Could you copy exactly the lines from the one containing "The following figure illustrated a Recurrent" through the last line of the records below, and nothing else?

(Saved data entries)
*** Block opens ***

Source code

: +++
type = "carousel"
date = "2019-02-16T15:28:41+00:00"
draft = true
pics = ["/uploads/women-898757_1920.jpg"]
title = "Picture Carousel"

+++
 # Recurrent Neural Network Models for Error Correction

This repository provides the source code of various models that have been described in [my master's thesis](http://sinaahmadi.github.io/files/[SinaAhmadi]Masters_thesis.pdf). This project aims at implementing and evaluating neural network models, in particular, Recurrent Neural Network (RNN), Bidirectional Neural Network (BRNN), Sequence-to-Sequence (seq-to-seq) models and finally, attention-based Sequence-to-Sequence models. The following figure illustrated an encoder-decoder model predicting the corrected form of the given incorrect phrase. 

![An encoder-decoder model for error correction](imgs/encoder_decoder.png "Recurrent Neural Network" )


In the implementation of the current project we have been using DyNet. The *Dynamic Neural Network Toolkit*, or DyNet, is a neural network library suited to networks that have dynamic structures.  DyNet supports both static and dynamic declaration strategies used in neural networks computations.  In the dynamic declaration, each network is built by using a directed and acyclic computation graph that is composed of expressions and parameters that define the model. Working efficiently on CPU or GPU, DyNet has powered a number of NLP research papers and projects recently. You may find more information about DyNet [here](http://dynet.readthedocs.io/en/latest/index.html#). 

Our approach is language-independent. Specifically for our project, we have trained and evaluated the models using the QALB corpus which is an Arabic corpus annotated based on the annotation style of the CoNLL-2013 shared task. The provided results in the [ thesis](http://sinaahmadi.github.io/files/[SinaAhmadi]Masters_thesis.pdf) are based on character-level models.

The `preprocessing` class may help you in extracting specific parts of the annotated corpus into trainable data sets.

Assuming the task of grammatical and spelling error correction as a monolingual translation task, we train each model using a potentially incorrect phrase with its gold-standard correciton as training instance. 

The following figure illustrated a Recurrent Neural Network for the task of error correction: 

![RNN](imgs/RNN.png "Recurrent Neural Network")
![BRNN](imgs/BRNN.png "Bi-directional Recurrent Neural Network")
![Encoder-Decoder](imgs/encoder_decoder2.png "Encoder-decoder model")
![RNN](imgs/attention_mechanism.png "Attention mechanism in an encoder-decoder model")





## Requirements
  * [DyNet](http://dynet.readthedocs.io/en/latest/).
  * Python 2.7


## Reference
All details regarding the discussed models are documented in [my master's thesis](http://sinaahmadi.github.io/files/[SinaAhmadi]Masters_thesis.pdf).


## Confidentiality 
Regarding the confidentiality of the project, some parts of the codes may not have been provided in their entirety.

*** Block closes ***

_Response to this exercise_:
The following figure illustrated a Recurrent Neural Network for the task of error correction: 

![RNN](imgs/RNN.png "Recurrent Neural Network")
![BRNN](imgs/BRNN.png "Bi-directional Recurrent Neural Network")
![Encoder-Decoder](imgs/encoder_decoder2.png "Encoder-decoder model")
![RNN](imgs/attention_mechanism.png "Attention mechanism in an encoder-decoder model")





## Requirements
  * [DyNet](http://dynet.readthedocs.io/en/latest/).
  * Python 2.7


## Reference
All details regarding the discussed models are documented in [my master's thesis](http://sinaahmadi.github.io/files/[SinaAhmadi]Masters_thesis.pdf).


## Confidentiality 
Regarding the confidentiality of the project, some parts of the codes may not have been provided in their entirety.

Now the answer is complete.